Sohbet Sofraları


  • 01.02.2014

    Hemşehrim ve değerli dostum Altan Öymen, çocuklarımın “İş yaşamımın 50.yılı”nı kutlama adına hazırladıkları “Dostlarının Kaleminden Yılmaz Ulusoy” adlı kitaba yazdığı metinde, artık benim için bir gelenek haline gelmiş “Öğle Yemekleri”nden övgüyle bahsetmiş. Kendisine buradan öncelikle teşekkür ediyorum.

    Çok hoş bir rastlantı ki, dostum Cüneyt Arkın da aynı konuya değinmiş ve şu satırları kaleme almış; “Sık sık tekrarlanan toplantı ve yemeklerde, Sayın Ulusoy’un evinde değerli doktorları, mühendisleri, hariciyecileri, sanayicileri, iş adamlarını, Yaşar N. Öztürk gibi bilim adamlarını ve değişik sanat icra eden sanatçıları görürsünüz. Geç vakitlere kadar süren sohbetlerde sanat, kültür, tarih, müzik, siyaset yani herşey konuşulur. Çok şey öğrenirsiniz,”

     Gerçekten de yalnız yemek yemeyi, bir nimeti paylaşamayacağım için sevmem. Bu nedenle de hep eş, dost ve arkadaş davet ederim. Sağolsunlar beni kırmazlar ve yemekleri şenlendirirler. Sayın Öymen’in, “Toplumun değişik kesimlerinden dostlarını çağırıyor. Sanatçı, mimar, yazar, siyasetçi, bürokrat... Tanışmayanlar tanışır. Görüşleri farklı olanlar tartışır (Tabii tartışma dostça geçiyor. Bağrışma, çağrışma olmuyor) Toplumun gündemindeki konular üzerinde öyle bir sohbet sürüp gider ki, insan vaktin nasıl geçtiğini fark etmiyor,” satırları benim yapmak istediklerimi çok doğru ve açık şekilde anlatıyor. 

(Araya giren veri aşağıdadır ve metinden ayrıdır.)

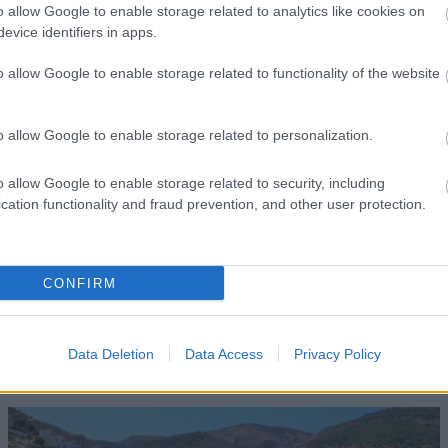
o allow Google to enable storage related to analytics like cookies on
evice identifiers in apps.
o allow Google to enable storage related to functionality of the website
o allow Google to enable storage related to personalization.
o allow Google to enable storage related to security, including
cation functionality and fraud prevention, and other user protection.
Έλεγχος Διαθεσιμότητας και Κράτηση
CONFIRM
Data Deletion
Data Access
Privacy Policy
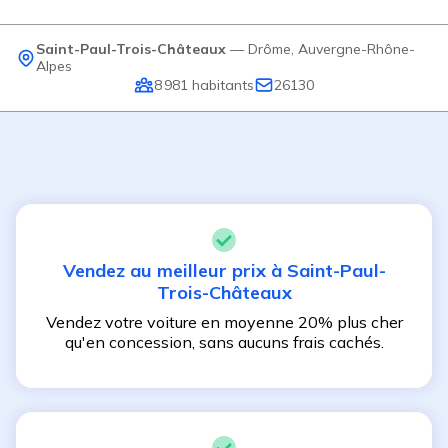
Saint-Paul-Trois-Châteaux
—
Drôme
,
Auvergne-Rhône-
Alpes
8 981
habitants
26130
Vendez au meilleur prix à
Saint-Paul-
Trois-Châteaux
Vendez votre voiture en moyenne 20% plus cher
qu'en concession, sans aucuns frais cachés.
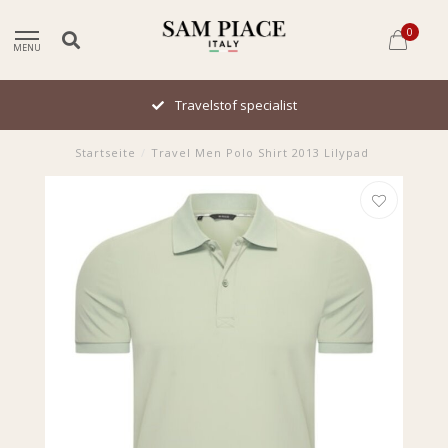
0
MENU
Travelstof specialist
Startseite
/
Travel Men Polo Shirt 2013 Lilypad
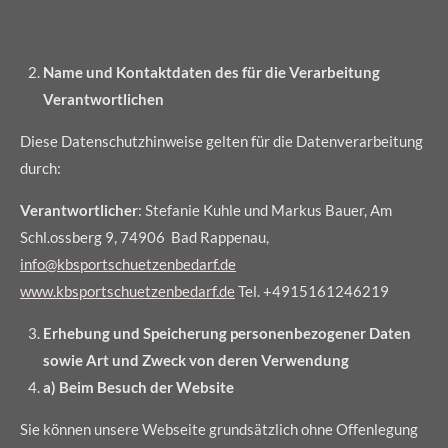
Name und Kontaktdaten des für die Verarbeitung
Verantwortlichen
Diese Datenschutzhinweise gelten für die Datenverarbeitung
durch:
Verantwortlicher
: Stefanie Kuhle und Markus Bauer, Am
Schl.ossberg 9, 74906 Bad Rappenau,
info@kbsportschuetzenbedarf.de
www.kbsportschuetzenbedarf.de
Tel. +4915161246219
Erhebung und Speicherung personenbezogener Daten
sowie Art und Zweck von deren Verwendung
a) Beim Besuch der Website
Sie können unsere Webseite grundsätzlich ohne Offenlegung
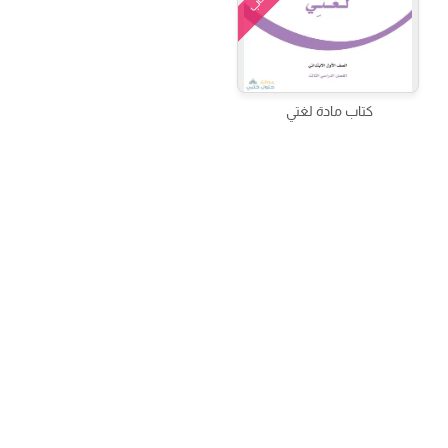
كتاب
كتاب مادة لغتي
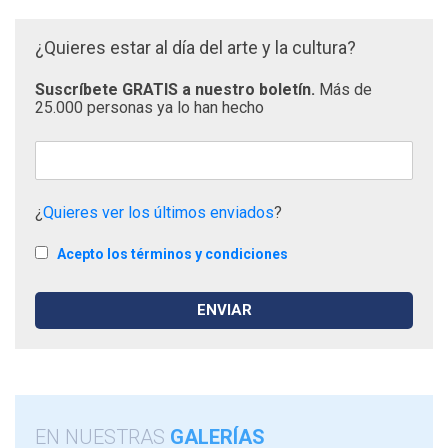
¿Quieres estar al día del arte y la cultura?
Suscríbete GRATIS a nuestro boletín.
Más de
25.000 personas ya lo han hecho
¿
Quieres ver los últimos enviados
?
Acepto los términos y condiciones
EN NUESTRAS
GALERÍAS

    Bütün bunlar bana mutluluk veriyor. Bir şeyler öğreniyorum. Bilgi alış verişi oluyor, insanlar birbirlerini daha yakından tanıyorlar. Teknolojini bunca yaşamımıza hakim olduğu günümüzde, geçmiş yıllarda olduğu gibi yüz yüze konuşmanın tadına varabiliyoruz. 

    Gözden göze, dilden kulağa, elin duruşundan karşıdakine vücut dilinin ilettiği mesajlar dahil olumlu ya da olumsuz bir akım vardır. Amacım olumlu akımları olan insanları bir araya getirmek. Bu da, yüzyüze bakış ve sohbet ile gerçekleşir. Tabii ki teknolojiye saygım var, yeniliği kabul ediyorum ama cep telefonlarının insanları birbirinden böylesine uzaklaştırmasına, soyutlamasına da son derece üzülüyorum.

     Sayın Öymen yazısını, “Farklı görüşler arasında dostça konuşma ve tartışma konusunda öğle sohbetleriyle verdiği güzel örneğin, başta siyaset olmak üzere toplum hayatının diğer kesimlerine de yayılması için bir şeyler yapsın. Sanırım o dostça tartışmalara ulaşılması, toplumumuzun şu sıralarda en önemli ihtiyaçlarından biridir,”  diyerek noktalamış. Ne kadar doğru bir teşhis!.. 

    Bu yazıyı sayın Öymen’in yazdıklarından esinlenerek kaleme aldım. Sohbetimize katılmayanların, sohbetin anlamı ve önemi üzerine düşünmelerini istedim.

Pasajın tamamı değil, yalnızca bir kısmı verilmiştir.